▸ **What the task requires**
Go line by line through the records below. Copy whichever lines contain the string "average".

(Stored entries)
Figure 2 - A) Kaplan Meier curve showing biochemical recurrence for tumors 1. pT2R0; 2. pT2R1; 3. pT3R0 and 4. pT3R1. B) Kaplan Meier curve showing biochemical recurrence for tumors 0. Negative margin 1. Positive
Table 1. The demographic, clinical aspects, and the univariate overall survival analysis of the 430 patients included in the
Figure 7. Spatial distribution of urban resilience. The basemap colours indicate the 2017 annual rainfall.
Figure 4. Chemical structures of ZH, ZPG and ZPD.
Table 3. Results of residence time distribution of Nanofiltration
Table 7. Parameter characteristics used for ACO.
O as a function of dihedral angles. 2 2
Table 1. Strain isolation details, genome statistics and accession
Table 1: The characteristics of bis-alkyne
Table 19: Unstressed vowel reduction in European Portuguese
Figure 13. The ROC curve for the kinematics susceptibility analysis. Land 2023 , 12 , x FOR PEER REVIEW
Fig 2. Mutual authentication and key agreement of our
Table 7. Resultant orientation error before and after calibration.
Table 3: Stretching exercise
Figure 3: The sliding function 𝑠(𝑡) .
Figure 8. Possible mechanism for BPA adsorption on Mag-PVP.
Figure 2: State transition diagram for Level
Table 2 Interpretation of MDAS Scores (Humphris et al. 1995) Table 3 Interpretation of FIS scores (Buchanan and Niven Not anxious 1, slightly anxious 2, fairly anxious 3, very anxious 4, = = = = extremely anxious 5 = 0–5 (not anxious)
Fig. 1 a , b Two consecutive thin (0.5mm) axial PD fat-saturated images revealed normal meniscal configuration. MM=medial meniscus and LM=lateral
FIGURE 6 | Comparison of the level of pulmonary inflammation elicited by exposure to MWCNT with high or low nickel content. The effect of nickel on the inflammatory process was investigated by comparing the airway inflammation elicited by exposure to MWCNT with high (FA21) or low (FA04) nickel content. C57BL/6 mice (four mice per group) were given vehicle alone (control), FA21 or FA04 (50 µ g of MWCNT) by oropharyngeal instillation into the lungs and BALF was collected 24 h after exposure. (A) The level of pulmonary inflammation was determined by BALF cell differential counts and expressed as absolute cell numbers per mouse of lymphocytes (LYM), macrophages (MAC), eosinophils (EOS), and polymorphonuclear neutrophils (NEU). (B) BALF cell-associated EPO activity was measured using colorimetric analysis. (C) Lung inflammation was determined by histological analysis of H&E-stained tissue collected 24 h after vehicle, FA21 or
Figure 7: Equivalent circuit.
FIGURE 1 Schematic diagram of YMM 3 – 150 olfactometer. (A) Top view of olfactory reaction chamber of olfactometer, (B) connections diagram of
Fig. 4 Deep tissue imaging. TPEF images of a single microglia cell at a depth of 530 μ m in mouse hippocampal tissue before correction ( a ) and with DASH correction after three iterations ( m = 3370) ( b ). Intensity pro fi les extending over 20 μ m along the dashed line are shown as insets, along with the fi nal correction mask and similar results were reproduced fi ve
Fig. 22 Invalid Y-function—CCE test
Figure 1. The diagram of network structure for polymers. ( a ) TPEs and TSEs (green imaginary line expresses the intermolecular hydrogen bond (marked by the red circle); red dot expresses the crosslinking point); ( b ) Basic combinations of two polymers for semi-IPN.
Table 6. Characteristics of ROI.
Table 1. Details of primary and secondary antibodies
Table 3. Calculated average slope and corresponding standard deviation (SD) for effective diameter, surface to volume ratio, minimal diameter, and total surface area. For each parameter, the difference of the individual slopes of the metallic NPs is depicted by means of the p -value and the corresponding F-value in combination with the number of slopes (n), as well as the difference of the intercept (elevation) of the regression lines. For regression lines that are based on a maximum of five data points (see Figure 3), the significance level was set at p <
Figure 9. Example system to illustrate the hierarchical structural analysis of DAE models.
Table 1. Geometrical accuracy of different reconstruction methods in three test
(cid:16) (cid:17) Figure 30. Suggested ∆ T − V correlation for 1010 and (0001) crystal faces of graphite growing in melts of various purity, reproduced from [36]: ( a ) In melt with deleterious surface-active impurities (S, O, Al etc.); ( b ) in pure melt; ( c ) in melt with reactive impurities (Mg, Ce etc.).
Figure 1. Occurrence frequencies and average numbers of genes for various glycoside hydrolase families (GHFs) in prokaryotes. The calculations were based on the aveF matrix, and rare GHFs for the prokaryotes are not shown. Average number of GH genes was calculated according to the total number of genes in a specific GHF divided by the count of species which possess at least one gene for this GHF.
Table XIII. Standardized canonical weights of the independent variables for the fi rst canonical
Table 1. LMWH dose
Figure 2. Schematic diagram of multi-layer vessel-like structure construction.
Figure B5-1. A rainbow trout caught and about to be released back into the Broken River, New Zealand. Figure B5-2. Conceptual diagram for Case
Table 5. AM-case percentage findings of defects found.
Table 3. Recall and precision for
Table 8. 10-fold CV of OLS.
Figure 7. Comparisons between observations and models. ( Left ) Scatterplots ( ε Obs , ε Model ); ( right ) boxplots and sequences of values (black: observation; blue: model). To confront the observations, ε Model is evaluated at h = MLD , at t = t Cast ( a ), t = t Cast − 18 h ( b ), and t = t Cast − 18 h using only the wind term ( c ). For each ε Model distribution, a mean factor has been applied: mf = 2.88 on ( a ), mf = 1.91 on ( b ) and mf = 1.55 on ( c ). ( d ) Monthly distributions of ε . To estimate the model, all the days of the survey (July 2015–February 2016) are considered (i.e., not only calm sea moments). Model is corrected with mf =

▸ **Answer for the task**
Table 3. Calculated average slope and corresponding standard deviation (SD) for effective diameter, surface to volume ratio, minimal diameter, and total surface area. For each parameter, the difference of the individual slopes of the metallic NPs is depicted by means of the p -value and the corresponding F-value in combination with the number of slopes (n), as well as the difference of the intercept (elevation) of the regression lines. For regression lines that are based on a maximum of five data points (see Figure 3), the significance level was set at p <
Figure 1. Occurrence frequencies and average numbers of genes for various glycoside hydrolase families (GHFs) in prokaryotes. The calculations were based on the aveF matrix, and rare GHFs for the prokaryotes are not shown. Average number of GH genes was calculated according to the total number of genes in a specific GHF divided by the count of species which possess at least one gene for this GHF.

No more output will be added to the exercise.